-- GIVEN RECORDS follows --

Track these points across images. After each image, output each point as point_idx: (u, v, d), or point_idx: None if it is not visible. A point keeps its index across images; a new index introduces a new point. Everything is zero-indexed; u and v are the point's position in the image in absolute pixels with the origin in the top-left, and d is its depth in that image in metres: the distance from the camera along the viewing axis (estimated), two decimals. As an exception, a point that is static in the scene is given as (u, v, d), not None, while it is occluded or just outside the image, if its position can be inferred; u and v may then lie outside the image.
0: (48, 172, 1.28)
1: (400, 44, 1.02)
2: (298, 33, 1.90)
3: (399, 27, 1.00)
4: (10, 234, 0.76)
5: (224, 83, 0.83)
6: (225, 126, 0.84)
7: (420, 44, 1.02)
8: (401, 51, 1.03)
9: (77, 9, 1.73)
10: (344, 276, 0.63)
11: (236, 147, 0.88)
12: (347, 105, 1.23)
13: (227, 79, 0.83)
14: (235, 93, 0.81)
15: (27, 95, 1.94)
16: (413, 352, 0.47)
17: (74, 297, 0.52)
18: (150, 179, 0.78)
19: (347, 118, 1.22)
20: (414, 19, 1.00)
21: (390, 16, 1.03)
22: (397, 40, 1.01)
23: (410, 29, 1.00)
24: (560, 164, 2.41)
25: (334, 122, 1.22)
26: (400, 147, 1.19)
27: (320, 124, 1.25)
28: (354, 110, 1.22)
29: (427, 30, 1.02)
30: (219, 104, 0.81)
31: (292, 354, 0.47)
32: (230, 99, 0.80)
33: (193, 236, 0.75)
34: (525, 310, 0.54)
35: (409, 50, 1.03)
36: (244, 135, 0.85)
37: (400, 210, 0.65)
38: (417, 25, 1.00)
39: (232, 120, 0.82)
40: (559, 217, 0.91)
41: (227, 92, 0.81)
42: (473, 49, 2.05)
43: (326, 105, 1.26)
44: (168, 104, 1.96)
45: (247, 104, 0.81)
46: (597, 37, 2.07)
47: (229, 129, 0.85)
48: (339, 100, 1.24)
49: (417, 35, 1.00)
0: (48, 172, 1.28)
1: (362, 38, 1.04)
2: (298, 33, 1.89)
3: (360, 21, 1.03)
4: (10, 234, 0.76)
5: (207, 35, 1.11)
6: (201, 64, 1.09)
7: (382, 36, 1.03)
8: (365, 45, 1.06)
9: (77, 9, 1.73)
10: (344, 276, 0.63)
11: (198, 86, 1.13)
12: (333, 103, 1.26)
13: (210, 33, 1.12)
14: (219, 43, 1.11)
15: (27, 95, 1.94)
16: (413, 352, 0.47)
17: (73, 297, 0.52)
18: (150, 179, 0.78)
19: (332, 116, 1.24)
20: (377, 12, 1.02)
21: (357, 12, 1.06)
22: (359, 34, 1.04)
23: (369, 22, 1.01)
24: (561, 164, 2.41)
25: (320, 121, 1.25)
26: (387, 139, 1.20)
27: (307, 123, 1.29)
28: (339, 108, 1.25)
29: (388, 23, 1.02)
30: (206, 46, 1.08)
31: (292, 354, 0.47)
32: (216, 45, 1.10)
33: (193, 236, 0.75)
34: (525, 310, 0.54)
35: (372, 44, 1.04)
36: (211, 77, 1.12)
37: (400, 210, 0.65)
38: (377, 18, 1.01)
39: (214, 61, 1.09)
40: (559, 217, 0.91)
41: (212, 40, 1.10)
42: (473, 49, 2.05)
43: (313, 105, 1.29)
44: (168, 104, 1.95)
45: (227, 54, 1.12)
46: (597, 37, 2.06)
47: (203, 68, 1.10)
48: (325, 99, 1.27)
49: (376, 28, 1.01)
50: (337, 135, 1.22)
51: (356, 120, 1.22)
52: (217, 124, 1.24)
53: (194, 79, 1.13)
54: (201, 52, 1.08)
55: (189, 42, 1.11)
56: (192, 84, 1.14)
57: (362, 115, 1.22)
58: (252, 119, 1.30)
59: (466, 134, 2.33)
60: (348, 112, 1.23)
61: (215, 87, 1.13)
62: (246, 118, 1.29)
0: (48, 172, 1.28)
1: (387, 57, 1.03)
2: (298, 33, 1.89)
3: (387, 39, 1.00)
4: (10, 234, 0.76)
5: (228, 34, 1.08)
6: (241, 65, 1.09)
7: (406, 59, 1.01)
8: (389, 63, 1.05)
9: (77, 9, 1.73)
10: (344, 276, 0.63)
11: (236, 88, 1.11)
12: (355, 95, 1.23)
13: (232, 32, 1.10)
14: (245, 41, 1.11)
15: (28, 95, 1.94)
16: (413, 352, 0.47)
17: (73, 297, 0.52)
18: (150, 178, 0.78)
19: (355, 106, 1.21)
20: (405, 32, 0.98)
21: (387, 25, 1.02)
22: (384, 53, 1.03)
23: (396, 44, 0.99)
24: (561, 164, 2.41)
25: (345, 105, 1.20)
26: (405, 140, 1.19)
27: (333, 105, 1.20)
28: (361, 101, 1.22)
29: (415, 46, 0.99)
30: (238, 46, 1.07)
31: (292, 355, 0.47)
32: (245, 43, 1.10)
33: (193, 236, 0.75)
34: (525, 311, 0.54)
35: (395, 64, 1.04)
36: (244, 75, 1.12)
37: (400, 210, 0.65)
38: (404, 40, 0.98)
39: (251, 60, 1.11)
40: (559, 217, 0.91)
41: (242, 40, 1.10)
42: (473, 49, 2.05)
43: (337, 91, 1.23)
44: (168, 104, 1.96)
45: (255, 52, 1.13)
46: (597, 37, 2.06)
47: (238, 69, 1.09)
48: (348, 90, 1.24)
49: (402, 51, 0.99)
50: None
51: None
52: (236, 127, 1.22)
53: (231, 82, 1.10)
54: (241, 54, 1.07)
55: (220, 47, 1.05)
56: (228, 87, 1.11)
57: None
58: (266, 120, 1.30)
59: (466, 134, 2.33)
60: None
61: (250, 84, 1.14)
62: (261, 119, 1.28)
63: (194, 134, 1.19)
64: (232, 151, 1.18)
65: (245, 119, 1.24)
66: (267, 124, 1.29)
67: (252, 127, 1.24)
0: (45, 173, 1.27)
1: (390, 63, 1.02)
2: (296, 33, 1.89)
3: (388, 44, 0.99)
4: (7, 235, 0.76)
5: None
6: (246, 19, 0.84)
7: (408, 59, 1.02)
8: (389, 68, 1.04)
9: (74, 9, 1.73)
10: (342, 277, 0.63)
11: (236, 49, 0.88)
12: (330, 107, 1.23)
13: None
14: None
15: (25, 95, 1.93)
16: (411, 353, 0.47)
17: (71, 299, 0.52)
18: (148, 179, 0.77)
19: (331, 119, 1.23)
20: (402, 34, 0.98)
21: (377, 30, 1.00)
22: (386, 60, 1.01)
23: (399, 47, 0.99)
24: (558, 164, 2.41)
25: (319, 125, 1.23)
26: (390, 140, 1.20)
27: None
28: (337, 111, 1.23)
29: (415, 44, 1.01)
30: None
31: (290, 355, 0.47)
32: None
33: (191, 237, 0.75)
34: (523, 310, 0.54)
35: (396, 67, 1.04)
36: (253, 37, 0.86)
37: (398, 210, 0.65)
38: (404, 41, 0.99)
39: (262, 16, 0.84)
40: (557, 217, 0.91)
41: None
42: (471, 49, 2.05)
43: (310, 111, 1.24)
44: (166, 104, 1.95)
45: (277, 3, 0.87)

-- GIVEN RECORDS concluded --

The first line of the listing above through the line containing "13: (227, 79, 0.83)": print exactly that, both ends included.

Track these points across images. After each image, output each point as point_idx: (u, v, d), or point_idx: None if it is not visible. A point keeps its index across images; a new index introduces a new point. Everything is zero-indexed; u and v are the point's position in the image in absolute pixels with the origin in the top-left, and d is its depth in that image in metres: the distance from the camera along the viewing axis (estimated), two decimals. As an exception, a point that is static in the scene is given as (u, v, d), not None, while it is occluded or just outside the image, if its position can be inferred; u and v may then lie outside the image.
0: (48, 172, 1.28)
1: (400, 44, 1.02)
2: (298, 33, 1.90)
3: (399, 27, 1.00)
4: (10, 234, 0.76)
5: (224, 83, 0.83)
6: (225, 126, 0.84)
7: (420, 44, 1.02)
8: (401, 51, 1.03)
9: (77, 9, 1.73)
10: (344, 276, 0.63)
11: (236, 147, 0.88)
12: (347, 105, 1.23)
13: (227, 79, 0.83)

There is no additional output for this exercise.